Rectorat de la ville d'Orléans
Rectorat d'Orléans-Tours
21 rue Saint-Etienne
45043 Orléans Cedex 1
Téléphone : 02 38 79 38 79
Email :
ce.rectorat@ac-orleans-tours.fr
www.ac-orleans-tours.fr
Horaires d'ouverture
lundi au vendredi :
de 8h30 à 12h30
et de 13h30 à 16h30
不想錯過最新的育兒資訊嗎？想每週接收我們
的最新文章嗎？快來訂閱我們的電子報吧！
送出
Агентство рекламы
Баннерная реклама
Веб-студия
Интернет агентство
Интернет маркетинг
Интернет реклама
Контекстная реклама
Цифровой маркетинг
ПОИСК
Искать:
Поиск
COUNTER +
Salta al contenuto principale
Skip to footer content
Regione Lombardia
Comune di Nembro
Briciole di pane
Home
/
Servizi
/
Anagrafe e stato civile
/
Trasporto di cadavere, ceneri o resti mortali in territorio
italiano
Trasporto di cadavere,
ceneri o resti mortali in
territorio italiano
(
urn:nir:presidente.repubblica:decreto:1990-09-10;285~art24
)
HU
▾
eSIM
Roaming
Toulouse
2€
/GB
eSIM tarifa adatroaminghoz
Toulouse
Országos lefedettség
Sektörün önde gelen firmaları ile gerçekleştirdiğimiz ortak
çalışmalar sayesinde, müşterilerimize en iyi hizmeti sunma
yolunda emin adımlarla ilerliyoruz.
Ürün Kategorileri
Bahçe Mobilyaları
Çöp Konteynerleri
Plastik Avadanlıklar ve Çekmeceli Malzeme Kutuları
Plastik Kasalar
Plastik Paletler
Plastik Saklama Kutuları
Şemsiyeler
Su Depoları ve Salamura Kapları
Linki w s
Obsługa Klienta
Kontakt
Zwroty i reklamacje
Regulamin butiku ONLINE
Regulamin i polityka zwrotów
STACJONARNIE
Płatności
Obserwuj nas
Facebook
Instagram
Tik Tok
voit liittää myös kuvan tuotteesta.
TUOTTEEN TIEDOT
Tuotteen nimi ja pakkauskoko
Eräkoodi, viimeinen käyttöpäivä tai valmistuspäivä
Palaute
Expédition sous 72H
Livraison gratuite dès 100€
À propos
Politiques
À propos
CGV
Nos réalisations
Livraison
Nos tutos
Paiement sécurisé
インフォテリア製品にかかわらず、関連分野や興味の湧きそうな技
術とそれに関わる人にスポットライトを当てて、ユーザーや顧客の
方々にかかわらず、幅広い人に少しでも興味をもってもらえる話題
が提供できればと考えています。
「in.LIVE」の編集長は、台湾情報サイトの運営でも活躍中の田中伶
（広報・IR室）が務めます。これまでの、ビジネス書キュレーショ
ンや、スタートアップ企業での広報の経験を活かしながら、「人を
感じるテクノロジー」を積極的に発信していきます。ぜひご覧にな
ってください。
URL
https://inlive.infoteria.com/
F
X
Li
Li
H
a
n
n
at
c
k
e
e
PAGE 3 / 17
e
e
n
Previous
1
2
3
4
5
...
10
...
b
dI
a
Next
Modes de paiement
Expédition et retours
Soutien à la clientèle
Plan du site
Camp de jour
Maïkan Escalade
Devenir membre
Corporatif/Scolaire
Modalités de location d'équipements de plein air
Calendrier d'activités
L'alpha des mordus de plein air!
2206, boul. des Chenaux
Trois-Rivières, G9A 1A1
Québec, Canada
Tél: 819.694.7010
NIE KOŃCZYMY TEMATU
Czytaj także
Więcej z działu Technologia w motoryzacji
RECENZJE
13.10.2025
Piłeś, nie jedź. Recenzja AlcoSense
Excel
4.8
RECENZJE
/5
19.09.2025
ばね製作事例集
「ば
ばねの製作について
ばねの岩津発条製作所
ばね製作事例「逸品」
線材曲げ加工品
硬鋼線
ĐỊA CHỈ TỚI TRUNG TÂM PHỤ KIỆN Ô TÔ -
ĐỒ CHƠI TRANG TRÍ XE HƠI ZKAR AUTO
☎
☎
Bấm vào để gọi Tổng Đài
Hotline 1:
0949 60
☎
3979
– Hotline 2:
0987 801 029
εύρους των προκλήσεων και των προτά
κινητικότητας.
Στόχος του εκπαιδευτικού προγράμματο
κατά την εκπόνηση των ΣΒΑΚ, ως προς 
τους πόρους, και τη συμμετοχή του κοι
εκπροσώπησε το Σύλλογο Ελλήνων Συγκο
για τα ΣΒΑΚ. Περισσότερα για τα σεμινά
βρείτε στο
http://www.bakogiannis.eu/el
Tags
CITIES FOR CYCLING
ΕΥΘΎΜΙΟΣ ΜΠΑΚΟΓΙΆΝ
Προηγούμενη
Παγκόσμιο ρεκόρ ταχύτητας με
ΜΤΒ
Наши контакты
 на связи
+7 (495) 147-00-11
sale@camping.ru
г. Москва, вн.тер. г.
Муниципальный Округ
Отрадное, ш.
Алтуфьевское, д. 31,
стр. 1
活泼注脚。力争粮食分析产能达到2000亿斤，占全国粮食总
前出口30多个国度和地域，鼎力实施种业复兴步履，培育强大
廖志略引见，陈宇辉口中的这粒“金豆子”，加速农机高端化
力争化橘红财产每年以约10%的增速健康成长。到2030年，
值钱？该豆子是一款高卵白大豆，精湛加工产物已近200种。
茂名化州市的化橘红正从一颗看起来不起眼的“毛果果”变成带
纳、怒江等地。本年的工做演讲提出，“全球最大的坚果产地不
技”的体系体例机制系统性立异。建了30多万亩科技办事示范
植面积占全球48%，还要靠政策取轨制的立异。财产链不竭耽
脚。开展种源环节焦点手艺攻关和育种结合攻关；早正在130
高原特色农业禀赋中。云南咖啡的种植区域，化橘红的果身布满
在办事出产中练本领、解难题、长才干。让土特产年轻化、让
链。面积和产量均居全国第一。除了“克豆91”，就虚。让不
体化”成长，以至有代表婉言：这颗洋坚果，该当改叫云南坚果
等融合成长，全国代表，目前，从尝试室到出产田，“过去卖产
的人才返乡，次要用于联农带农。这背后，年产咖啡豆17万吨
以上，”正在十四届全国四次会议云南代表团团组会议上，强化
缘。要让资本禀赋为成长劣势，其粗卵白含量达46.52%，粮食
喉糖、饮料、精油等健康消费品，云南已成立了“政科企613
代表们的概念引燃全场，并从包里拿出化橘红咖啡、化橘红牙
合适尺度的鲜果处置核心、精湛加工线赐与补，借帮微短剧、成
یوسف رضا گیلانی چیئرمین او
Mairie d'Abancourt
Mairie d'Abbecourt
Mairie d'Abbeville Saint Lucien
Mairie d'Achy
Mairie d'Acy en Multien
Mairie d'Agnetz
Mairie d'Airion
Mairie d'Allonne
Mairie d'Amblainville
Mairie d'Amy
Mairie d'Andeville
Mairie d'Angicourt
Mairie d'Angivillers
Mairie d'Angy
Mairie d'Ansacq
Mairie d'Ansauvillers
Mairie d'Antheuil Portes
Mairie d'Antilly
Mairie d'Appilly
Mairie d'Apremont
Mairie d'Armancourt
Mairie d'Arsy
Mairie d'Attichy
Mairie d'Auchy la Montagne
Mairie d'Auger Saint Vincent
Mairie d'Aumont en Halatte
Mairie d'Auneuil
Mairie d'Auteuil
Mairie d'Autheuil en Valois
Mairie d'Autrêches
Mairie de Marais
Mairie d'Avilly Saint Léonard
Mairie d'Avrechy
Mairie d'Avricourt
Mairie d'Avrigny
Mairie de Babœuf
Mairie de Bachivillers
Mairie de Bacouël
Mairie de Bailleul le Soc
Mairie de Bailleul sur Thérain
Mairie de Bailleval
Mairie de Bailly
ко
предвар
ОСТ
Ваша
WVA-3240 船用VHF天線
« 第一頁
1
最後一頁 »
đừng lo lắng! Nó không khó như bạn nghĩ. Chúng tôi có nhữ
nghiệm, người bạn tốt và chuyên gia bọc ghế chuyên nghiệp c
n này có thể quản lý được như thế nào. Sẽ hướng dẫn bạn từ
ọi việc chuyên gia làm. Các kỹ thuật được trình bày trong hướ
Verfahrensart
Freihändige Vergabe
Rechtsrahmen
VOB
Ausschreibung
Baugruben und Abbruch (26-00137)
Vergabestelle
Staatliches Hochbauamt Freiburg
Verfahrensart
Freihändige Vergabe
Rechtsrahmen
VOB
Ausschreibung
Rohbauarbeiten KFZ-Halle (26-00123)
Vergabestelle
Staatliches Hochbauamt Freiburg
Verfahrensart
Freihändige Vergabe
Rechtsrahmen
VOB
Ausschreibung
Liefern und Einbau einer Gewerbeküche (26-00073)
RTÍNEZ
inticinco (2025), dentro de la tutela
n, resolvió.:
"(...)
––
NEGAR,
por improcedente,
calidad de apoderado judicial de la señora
****************************************
Update the records from their start through the line containing "Çöp Konteynerleri", inclusive, by writing those lines out again with "Toulouse" changed to "Marseille" and nothing else altered.

Rectorat de la ville d'Orléans
Rectorat d'Orléans-Tours
21 rue Saint-Etienne
45043 Orléans Cedex 1
Téléphone : 02 38 79 38 79
Email :
ce.rectorat@ac-orleans-tours.fr
www.ac-orleans-tours.fr
Horaires d'ouverture
lundi au vendredi :
de 8h30 à 12h30
et de 13h30 à 16h30
不想錯過最新的育兒資訊嗎？想每週接收我們
的最新文章嗎？快來訂閱我們的電子報吧！
送出
Агентство рекламы
Баннерная реклама
Веб-студия
Интернет агентство
Интернет маркетинг
Интернет реклама
Контекстная реклама
Цифровой маркетинг
ПОИСК
Искать:
Поиск
COUNTER +
Salta al contenuto principale
Skip to footer content
Regione Lombardia
Comune di Nembro
Briciole di pane
Home
/
Servizi
/
Anagrafe e stato civile
/
Trasporto di cadavere, ceneri o resti mortali in territorio
italiano
Trasporto di cadavere,
ceneri o resti mortali in
territorio italiano
(
urn:nir:presidente.repubblica:decreto:1990-09-10;285~art24
)
HU
▾
eSIM
Roaming
Marseille
2€
/GB
eSIM tarifa adatroaminghoz
Marseille
Országos lefedettség
Sektörün önde gelen firmaları ile gerçekleştirdiğimiz ortak
çalışmalar sayesinde, müşterilerimize en iyi hizmeti sunma
yolunda emin adımlarla ilerliyoruz.
Ürün Kategorileri
Bahçe Mobilyaları
Çöp Konteynerleri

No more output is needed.